[QUOTED PASSAGE Boundary: Start]
Mari the Lost City of Mesopotamia was located in Syria early in the 20th century. It turned out to be the first of a startling series of archaeological discoveries. A palace and temples followed – and soon an entire city was brought to light.
TELL HARIRI LIES ON THE WEST BANKof the river Euphrates in Syria, 12km (71⁄2 miles) from the border with Iraq. In the early 20th century, people considered the ruins at the site to be of little interest – there were scores of similar sites, or tells, throughout the lands of the Middle East. But in the 1930s, while Syria was a French mandate, a Bedouin foraging among the ruins for a suitable gravestone discovered a headless statue.
The statue bore an inscription in cuneiform – ancient, wedge-shaped writing. The local authorities hurriedly stopped casual digging at the site, and they sent the French archaeologist André Parrot to explore the tell.
[QUOTED PASSAGE Boundary: End]
WHAT TO DO:
A – In the passage on Mari, reproduce everything from "The statue bore" down to "explore the tell.".
B – According to the passage on Mari, which archaeologist was sent to explore the tell?
[AVAILABLE DATA Boundary: Start]
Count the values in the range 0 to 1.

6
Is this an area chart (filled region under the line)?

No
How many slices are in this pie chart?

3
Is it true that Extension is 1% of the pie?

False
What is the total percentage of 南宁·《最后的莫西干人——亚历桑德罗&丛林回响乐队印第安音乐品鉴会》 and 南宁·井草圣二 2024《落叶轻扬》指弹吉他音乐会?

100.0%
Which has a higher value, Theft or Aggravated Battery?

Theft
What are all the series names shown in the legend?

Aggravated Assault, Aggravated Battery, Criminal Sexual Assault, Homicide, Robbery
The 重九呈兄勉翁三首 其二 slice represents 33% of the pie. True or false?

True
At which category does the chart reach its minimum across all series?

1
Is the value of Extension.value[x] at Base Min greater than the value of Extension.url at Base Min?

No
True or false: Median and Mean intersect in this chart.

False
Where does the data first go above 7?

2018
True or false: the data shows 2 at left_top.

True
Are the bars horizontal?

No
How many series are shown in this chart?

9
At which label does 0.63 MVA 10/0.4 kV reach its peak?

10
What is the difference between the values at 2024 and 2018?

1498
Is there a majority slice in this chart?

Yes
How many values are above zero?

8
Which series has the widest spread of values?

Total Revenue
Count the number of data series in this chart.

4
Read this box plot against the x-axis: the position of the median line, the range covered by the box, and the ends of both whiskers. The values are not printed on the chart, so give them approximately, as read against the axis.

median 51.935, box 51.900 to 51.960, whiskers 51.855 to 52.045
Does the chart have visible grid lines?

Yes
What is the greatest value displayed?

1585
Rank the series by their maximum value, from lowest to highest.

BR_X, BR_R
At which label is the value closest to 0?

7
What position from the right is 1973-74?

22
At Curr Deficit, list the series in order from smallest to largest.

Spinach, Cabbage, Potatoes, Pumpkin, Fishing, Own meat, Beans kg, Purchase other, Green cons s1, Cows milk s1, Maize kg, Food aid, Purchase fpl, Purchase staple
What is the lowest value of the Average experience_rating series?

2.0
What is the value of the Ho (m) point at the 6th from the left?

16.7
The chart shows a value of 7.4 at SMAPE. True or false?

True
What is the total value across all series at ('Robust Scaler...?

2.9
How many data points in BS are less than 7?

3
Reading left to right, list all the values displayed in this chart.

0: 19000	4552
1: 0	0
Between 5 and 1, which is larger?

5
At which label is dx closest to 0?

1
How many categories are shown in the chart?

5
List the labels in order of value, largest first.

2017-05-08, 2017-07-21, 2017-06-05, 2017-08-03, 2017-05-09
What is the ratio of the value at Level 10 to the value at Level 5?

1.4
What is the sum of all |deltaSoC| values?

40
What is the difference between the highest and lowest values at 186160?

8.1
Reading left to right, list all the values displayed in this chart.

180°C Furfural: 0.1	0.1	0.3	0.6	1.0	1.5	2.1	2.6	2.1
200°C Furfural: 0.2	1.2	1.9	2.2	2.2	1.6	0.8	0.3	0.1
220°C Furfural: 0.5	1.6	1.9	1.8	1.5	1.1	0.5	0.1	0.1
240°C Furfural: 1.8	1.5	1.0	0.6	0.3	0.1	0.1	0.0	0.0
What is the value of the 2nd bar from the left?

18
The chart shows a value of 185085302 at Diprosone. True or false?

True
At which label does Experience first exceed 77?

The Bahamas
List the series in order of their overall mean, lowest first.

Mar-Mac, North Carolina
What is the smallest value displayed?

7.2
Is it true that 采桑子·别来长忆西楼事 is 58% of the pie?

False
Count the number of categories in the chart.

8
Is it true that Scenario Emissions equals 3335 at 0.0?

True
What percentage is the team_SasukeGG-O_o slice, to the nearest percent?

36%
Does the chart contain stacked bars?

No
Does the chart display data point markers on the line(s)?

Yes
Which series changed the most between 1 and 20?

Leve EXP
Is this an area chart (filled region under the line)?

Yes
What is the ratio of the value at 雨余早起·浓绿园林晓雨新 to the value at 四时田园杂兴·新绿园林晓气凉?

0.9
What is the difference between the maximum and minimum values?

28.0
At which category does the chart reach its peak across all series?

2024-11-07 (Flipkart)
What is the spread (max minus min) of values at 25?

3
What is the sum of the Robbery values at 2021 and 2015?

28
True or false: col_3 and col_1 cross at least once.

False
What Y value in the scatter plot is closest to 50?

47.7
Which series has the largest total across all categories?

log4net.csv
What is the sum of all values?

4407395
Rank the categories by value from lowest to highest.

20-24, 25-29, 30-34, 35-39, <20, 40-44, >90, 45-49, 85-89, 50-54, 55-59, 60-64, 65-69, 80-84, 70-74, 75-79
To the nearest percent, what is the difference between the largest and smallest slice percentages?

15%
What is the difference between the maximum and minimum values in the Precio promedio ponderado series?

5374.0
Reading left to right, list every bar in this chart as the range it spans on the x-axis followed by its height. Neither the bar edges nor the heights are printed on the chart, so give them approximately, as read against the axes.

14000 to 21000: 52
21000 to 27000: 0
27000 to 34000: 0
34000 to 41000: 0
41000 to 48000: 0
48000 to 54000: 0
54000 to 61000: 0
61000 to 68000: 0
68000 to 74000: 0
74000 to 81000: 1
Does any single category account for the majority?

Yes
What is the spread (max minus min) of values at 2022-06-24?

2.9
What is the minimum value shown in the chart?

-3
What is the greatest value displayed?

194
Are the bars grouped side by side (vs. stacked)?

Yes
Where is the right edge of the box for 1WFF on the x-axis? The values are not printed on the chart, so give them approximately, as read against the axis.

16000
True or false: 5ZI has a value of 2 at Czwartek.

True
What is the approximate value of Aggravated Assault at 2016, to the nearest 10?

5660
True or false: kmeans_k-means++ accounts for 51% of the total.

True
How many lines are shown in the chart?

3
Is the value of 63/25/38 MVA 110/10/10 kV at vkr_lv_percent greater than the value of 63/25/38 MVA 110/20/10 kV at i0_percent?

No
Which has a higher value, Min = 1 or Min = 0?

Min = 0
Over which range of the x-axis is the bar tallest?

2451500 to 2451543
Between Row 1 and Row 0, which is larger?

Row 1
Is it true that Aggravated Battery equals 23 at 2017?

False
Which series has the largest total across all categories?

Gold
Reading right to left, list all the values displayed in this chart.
[AVAILABLE DATA Boundary: End]
ANSWERS TO EACH TASK:
A –
The statue bore an inscription in cuneiform – ancient, wedge-shaped writing. The local authorities hurriedly stopped casual digging at the site, and they sent the French archaeologist André Parrot to explore the tell.

B – The French archaeologist André Parrot.